Planning to put the cover on it next weekend and perhaps get the batteries off it. Those suckers weigh at least 70 lbs each and will be a bear to get down from the deck to the ground now that the boat is up on stands (the deck is about 12 feet up in the air now).

The kitchen counters got replaced two weeks ago, and we are extremely pleased with the Cambria quartz surface material and the new wood paneling on the strange half-wall behind the sink. The red oak flooring is stacked in the dining room acclimating to the house, and I am targeting starting on that job on Wednesday, after that second round job interview. Yes, I am planning to install the flooring myself, although I have persuaded a former work colleague to supervise my efforts and speed up the job.

I signed up for FaceBook finally, and located several family members and college buddies immediately. The wife is still not convinced that she needs to do this to keep in touch with the younger members of her family.

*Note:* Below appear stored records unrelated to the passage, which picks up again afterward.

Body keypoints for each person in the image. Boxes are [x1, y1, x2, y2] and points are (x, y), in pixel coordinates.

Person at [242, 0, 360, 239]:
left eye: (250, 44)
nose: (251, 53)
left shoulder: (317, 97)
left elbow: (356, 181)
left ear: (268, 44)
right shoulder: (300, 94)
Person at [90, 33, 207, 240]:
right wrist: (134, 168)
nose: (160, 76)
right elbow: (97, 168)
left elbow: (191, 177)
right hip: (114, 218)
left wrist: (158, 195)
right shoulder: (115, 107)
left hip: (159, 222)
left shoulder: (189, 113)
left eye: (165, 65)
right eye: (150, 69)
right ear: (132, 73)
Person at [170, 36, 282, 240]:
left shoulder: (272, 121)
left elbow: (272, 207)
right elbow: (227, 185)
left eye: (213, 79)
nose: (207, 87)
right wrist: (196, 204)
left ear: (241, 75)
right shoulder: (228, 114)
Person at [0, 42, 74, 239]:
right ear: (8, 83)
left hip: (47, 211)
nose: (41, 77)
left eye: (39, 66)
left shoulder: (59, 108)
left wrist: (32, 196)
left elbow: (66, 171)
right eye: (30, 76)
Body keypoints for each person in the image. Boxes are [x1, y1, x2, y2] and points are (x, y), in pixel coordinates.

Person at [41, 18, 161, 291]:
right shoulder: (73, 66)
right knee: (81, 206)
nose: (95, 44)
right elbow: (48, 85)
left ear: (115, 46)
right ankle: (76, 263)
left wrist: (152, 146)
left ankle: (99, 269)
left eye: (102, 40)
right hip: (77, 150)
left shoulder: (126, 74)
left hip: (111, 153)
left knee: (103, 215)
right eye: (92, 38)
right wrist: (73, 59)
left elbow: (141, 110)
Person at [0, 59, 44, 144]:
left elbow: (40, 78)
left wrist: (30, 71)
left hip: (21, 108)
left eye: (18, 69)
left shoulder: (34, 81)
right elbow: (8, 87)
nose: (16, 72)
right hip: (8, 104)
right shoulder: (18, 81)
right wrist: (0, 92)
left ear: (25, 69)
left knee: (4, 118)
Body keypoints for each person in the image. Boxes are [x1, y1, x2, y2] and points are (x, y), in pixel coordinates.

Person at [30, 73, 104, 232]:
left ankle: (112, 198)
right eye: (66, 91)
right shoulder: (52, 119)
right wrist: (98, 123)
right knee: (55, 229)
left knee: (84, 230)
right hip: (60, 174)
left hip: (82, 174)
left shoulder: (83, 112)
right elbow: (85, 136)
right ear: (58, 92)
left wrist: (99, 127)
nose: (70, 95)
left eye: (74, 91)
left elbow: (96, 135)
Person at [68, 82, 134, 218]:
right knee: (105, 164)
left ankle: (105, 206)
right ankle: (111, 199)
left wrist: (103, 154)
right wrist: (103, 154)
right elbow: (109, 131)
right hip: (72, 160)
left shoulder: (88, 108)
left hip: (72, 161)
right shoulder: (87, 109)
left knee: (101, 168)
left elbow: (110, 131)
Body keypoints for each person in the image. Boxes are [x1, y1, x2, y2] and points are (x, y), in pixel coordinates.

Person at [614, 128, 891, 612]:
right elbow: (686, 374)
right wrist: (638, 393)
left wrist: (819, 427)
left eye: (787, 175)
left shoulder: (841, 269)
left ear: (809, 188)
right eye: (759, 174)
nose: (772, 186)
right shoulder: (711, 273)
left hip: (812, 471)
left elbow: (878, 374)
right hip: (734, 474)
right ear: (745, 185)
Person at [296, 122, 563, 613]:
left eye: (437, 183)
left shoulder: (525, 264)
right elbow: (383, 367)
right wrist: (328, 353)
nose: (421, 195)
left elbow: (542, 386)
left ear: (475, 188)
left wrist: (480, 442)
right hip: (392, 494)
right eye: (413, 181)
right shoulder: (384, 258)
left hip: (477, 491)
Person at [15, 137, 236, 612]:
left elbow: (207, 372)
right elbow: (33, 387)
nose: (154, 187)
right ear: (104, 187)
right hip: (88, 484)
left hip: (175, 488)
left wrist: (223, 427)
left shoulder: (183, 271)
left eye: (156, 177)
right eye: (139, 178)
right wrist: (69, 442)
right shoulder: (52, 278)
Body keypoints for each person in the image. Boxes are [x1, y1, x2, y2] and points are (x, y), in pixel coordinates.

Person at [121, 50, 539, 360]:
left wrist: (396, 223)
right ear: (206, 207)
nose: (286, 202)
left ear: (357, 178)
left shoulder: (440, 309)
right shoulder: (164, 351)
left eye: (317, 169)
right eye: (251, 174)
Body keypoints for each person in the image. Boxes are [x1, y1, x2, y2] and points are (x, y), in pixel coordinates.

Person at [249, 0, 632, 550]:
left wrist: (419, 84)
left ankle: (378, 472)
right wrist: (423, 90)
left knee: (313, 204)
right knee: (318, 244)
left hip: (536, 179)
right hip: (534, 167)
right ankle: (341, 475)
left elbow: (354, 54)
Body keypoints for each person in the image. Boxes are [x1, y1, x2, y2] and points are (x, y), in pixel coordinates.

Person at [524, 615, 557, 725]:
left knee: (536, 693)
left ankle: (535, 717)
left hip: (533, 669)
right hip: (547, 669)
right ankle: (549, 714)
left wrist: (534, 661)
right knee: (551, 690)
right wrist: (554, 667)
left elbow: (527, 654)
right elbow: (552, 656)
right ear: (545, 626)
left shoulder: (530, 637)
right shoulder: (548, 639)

I ran the leaf mulcher machine for the first time this fall. There weren't a lot of leaves down, but enough to make it worthwhile and alleviate the effort when the next windy day comes along and really dumps those peeping leafs on the grass. Oh, and there was a dead squirrel lurking in the drift of leaves at the back of the yard. Perhaps the animal that has been taking big dumps in the backyard grass got to it. I probably need to run the gas out of the mower tomorrow, I think we are done mowing the lawn for 2009.

Yikes the Angels are falling apart in the bottom of the eighth.

The newish DVD player died last weekend. Ran out to BestBuy and picked up a Samsung Blu-Ray player. Cripes our 27" TV looked tiny when we got home. The store must be filled with 50" flat screen models. The occasion for getting the new player was that we rented Office Space and Take The Money And Run from the local Blockbuster. I liked Outsourced better than Office Space.

Wednesday, June 10, 2009

Time to replace that broken window

Another slow day on the job search front. Nice lunch at NYAJ's with colleagues. Possibly we will soon all be contractors working for foreign employers? No cat pix today, both of them are snoozing the day away. Good time to try to replace that second floor window, I guess.
Yard waste went to the pit this morning, cross that off the honey-dew list. Should I go sailing on Thursday? Friday? Are we supposed to eat dinner with SeaQuester tomorrow? So many things going on...

Why did this guy tweet me last month? This sounds like a variation on the "driveway sealcoat scam". I can just hear this - "we were in your neighborhood, and we just painted your neighbor's lawn, and while we are on your street we can give you a big discount, today only. All we have is this lovely turquoise color left over, but it will be 1/2 off the price, today only."